An exact copy of all the data, minus the images, is required.
*** Opening Data for review ***
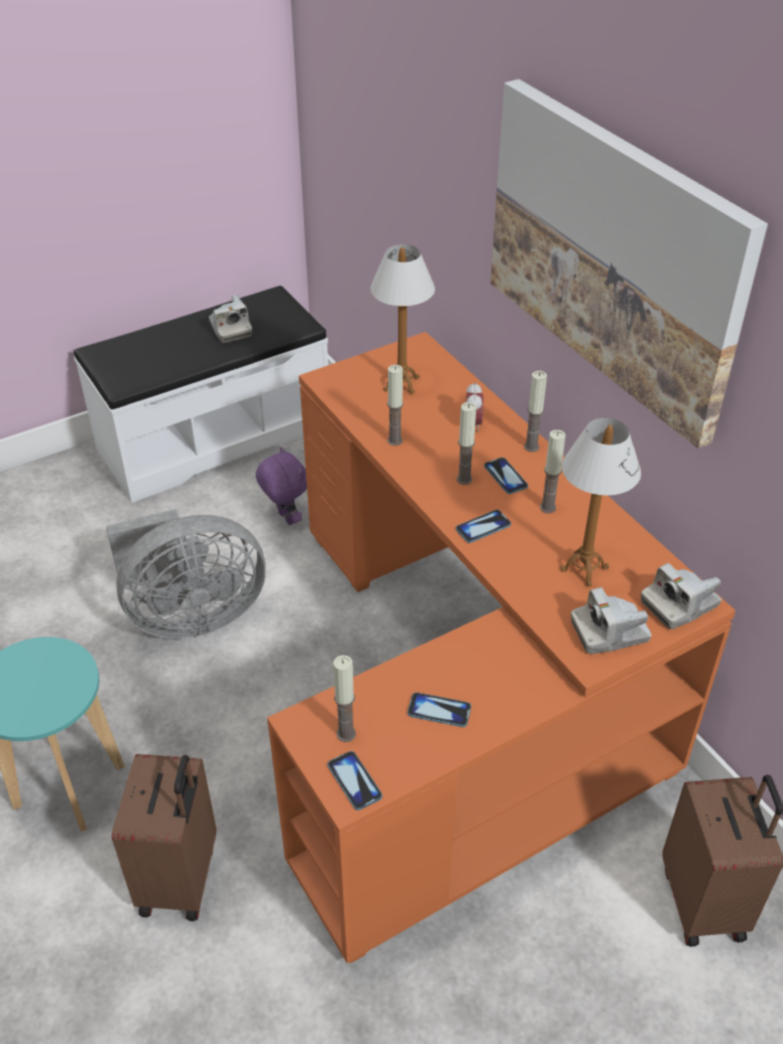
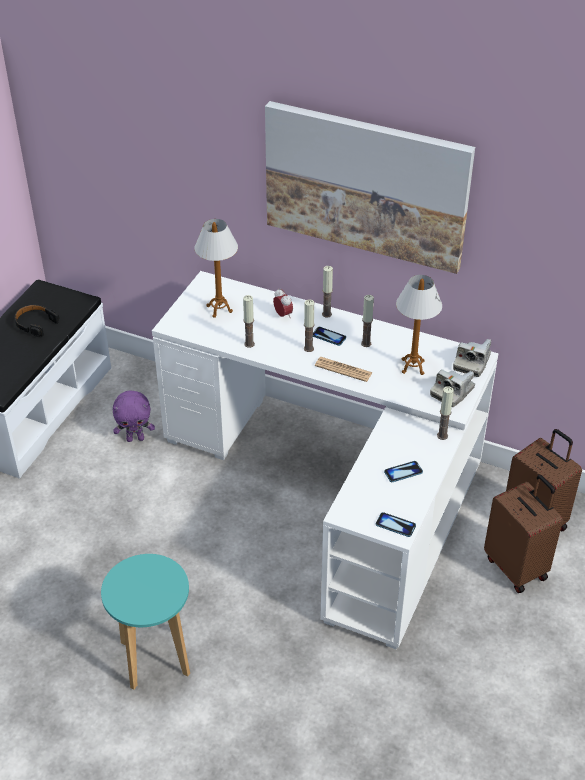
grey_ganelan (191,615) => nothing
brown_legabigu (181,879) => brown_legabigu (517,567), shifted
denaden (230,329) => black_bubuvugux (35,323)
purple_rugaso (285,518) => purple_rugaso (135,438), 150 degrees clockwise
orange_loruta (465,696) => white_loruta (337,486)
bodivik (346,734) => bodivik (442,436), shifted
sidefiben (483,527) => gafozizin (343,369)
*** Closing Data for review ***
** Response to the task **
grey_ganelan (191,615) => nothing
brown_legabigu (181,879) => brown_legabigu (517,567), shifted
denaden (230,329) => black_bubuvugux (35,323)
purple_rugaso (285,518) => purple_rugaso (135,438), 150 degrees clockwise
orange_loruta (465,696) => white_loruta (337,486)
bodivik (346,734) => bodivik (442,436), shifted
sidefiben (483,527) => gafozizin (343,369)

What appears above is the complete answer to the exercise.